= Wrist roller =

Device to strengthen forearm muscles

The wrist roller is a device designed for strengthening the forearm muscles together in a rolling-pulling motion. It consists of a bar of varying lengths, with a cord or rope attached, which the user rolls and unrolls. This is resisted by the weight of a mass at the bottom of the cord. Rolled and unrolled, it has a concentric and eccentric proportion. Different forearm muscles, specifically the flexors and extensors can be targeted by rolling the bar in opposite directions; that is by having the rope either on your side or on the opposite one respectively. It can even be performed (with lighter weights) manipulated by the fingertips to develop dexterity.

The length of the rope determines the length of time one will take to vary between the concentric and eccentric portions (though it will always be the same length, if rolled and unrolled at the same pace). Strength is built by using a larger weight. The focus on gripping muscles versus wrist extensor muscles can be varied based upon the thickness of the bar. Speed and explosiveness is obtained by rolling at faster paces, easier with lighter weights.
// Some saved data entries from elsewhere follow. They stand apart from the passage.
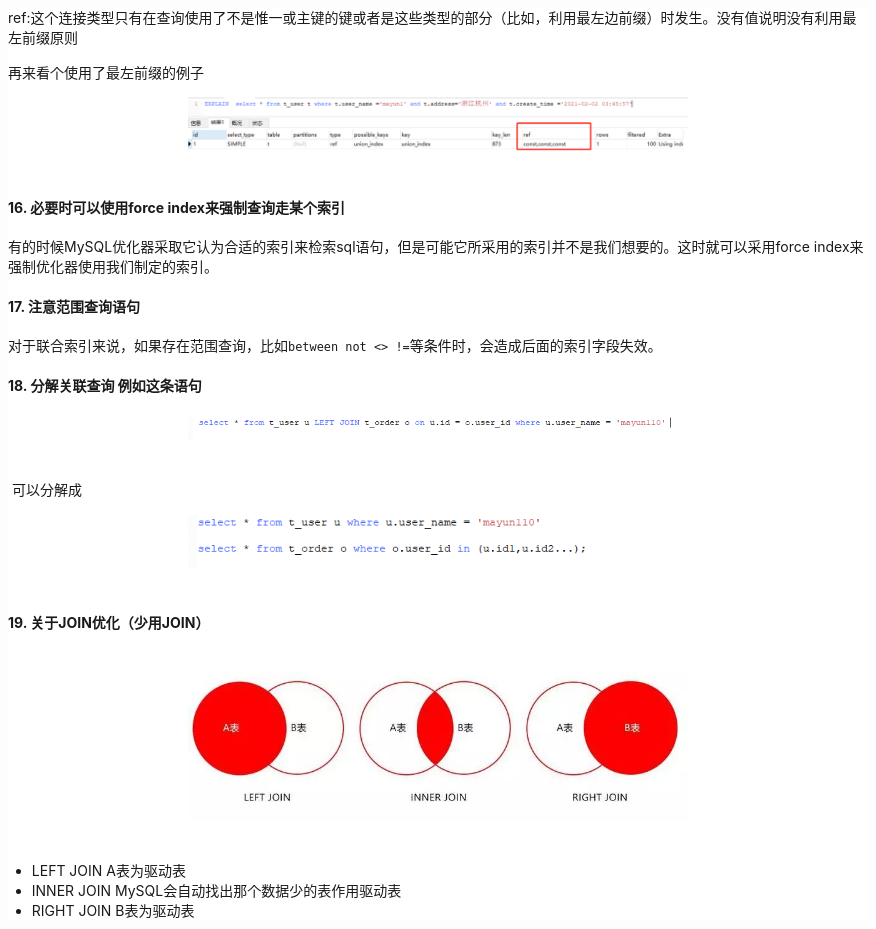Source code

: ref:这个连接类型只有在查询使用了不是惟一或主键的键或者是这些类型的部分（比如，利用最左边前缀）时发生。没有值说明没有利用最左前缀原则

再来看个使用了最左前缀的例子

<div align="center"> <img src="../../pics/20210526162953.png" width="500px"/> </div><br>

#### 16. 必要时可以使用force index来强制查询走某个索引

有的时候MySQL优化器采取它认为合适的索引来检索sql语句，但是可能它所采用的索引并不是我们想要的。这时就可以采用force index来强制优化器使用我们制定的索引。

#### 17. 注意范围查询语句

对于联合索引来说，如果存在范围查询，比如`between not <> !=`等条件时，会造成后面的索引字段失效。

#### 18. 分解关联查询 例如这条语句

<div align="center"> <img src="../../pics/20210526163212.png" width="500px"/> </div><br>

​	可以分解成

<div align="center"> <img src="../../pics/20210526163242.png" width="500px"/> </div><br>

#### 19. 关于JOIN优化（少用JOIN）

<div align="center"> <img src="../../pics/b3c1993381b21bf1836941b5e55e5aa0.jpg" width="500px"/> </div><br>

- LEFT JOIN A表为驱动表
- INNER JOIN MySQL会自动找出那个数据少的表作用驱动表
- RIGHT JOIN B表为驱动表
In addition to the rolling, there is also a function of wrist and shoulder supination inherent in the exercise, as one hand will hold and twist the weight, keeping the other side level, while the other lets go as to let it rotate and shift the grip. This is more apparent with heavier weights. Normally held in front of the body, this focus can be somewhat altered by the height/angle the bar is held at. A posture in which the arms are held in front of the pelvis is preferred as this reduces the weight borne by the shoulders and reduces the tendency for the elbow muscles to take up some of the work. This does however effectively shorten the length of rope or cord, so one may wish to stand on a raised platform of some sort if a more prolonged "rep" is desired. This can be reversed by holding it behind the body from below or above, allowing a different focus of muscles as well as a prolonged stretch for flexibility and endurance. It can be done at home also by tying a rope to a rod and attach it to weight like dumbbell or water buckets (with water filled as per your strength and ability).